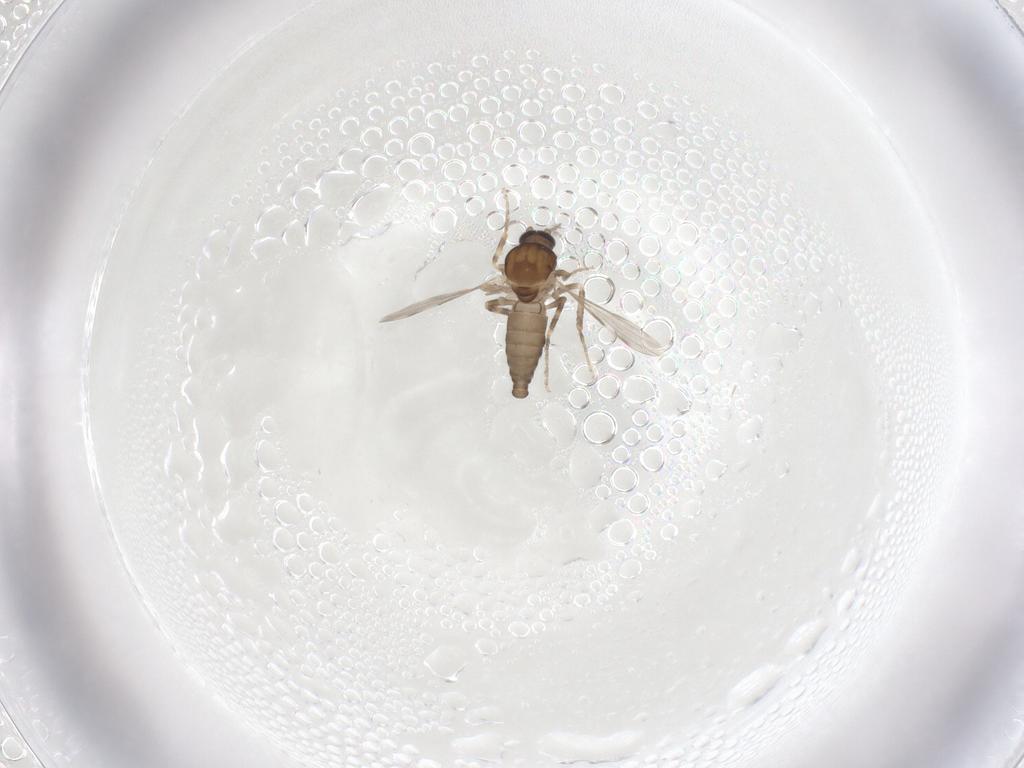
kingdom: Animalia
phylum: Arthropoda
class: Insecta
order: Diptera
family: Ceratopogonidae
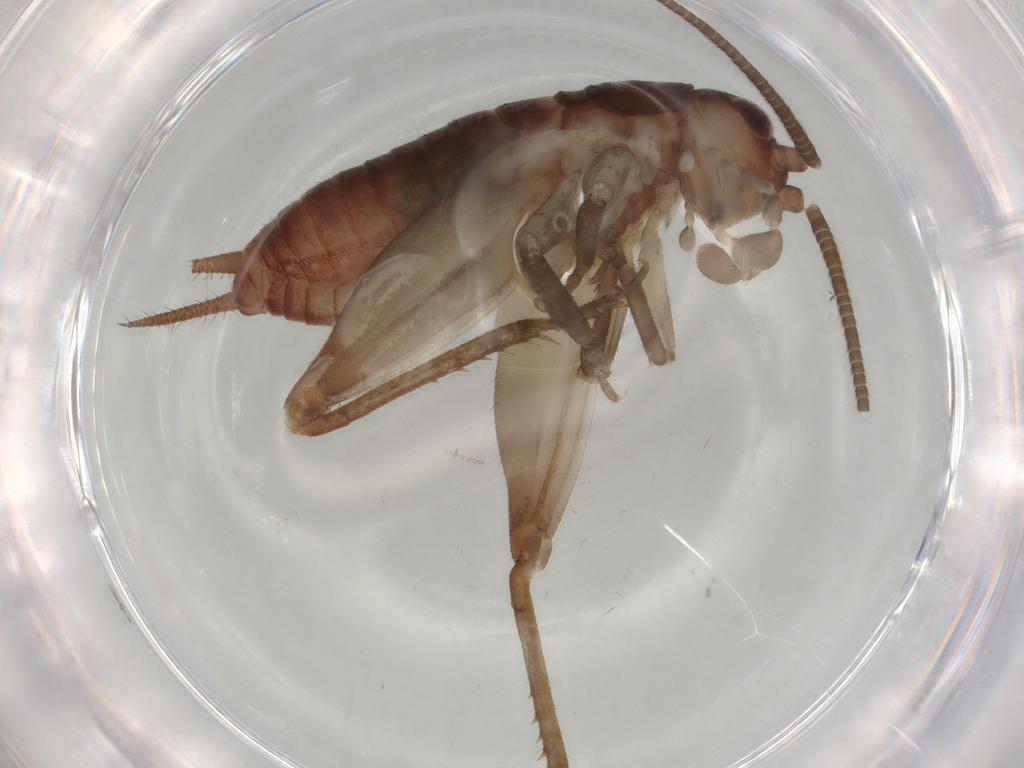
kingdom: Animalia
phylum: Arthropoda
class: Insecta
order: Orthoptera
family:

Stated goal: Output every line of the listing above as one numbered list, leaving out blank lines and the pictures.

Full answer:
1. kingdom: Animalia
2. phylum: Arthropoda
3. class: Insecta
4. order: Diptera
5. family: Ceratopogonidae
6. kingdom: Animalia
7. phylum: Arthropoda
8. class: Insecta
9. order: Orthoptera
10. family:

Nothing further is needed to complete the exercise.